A few things eventually brought Bitcoin wider attention and caused its value to rise. First, people started accepting it in exchange for real-world goods and services. It was mostly criminals in the early days, drawn by Bitcoin's ease of transfer and semi-anonymous nature. But soon, legitimate organizations such as WordPress and the Internet Archive accepted Bitcoin for donations and payments. Second, services appeared to give people ways to buy, sell, store, learn about and protect their Bitcoins. Although the quality of these companies varied and many failed, some were backed by experienced entrepreneurs with substantial capital.

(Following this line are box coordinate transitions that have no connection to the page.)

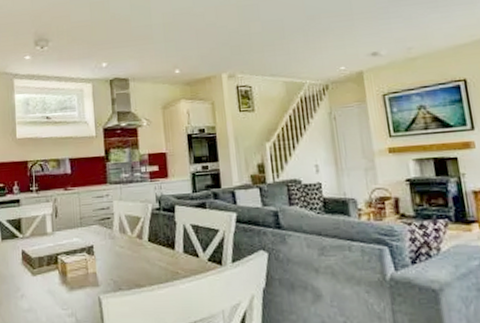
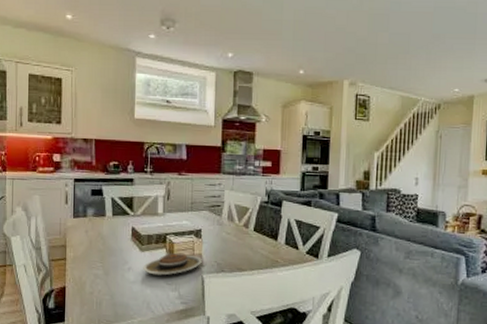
plate: none [36,273,97,301] -> present [143,252,202,276]

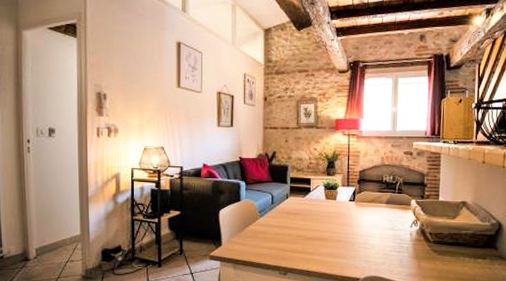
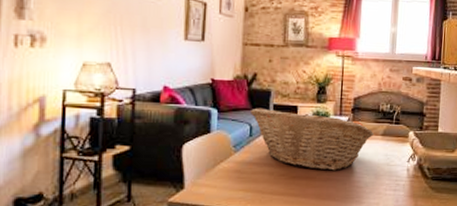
fruit basket: none [272,180,378,234] -> present [251,108,374,171]

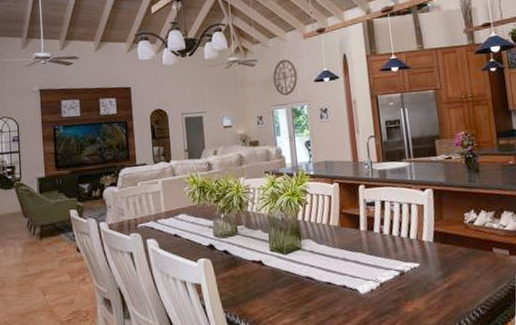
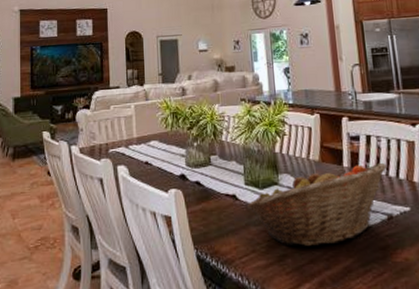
fruit basket: none [272,224,400,304] -> present [246,162,387,246]

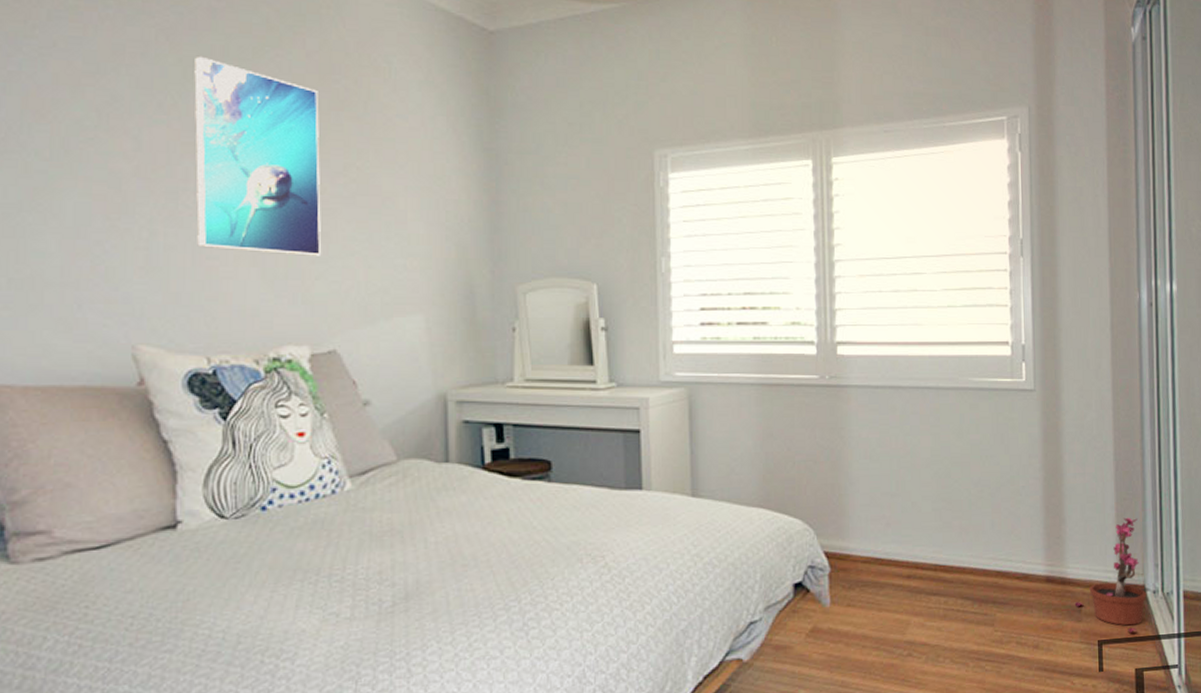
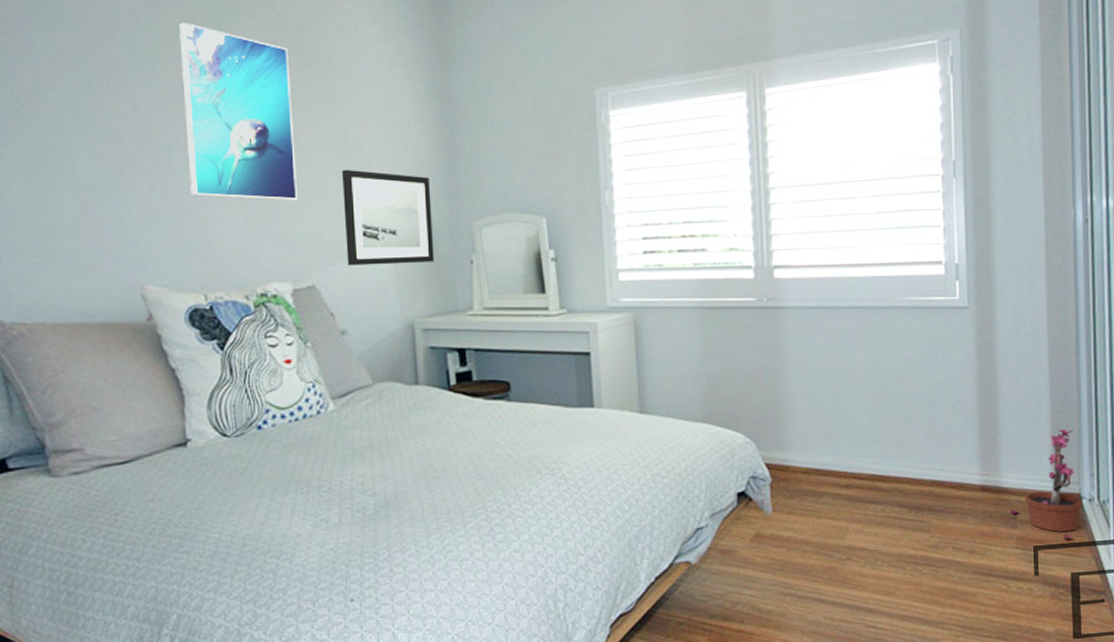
wall art: none [372,224,473,330] -> present [341,169,435,266]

And third, people in financially unstable countries started using Bitcoin as a way to store their wealth. When the government of Cyprus announced the plan to seize certain bank deposits in April 2013 for example, the price of Bitcoin soared to over $250 before dropping again to settle around 120. Now, as I'm saying these words, its value is several times that. As the value of Bitcoin rose, it attracted the attention of government regulators. Although there is no way they can effectively block Bitcoin per say, that hasn't stopped some of them from trying.
And they can crack down on important parts of its economy, such as exchanges that convert Bitcoin to dollars. It also attracted the attention of thieves. But although about a half a billion dollars worth of Bitcoin have been misappropriated or misplaced, nearly all of that has been because of common business fraud, or incompetence, or bad technical implementations. Besides a small bump or two early in Bitcoin's life, none has revealed a basic flaw of Bitcoin itself. And through all of these things, the hacking attacks, failed Bitcoin businesses, government threats, market changes, Bitcoin has always bounced back.
Its value has grown increasingly stable over time, while more and more merchants opt to accept Bitcoin, along with their national currencies. But if history's any guide, the one thing we can expect from Bitcoin, is more surprises.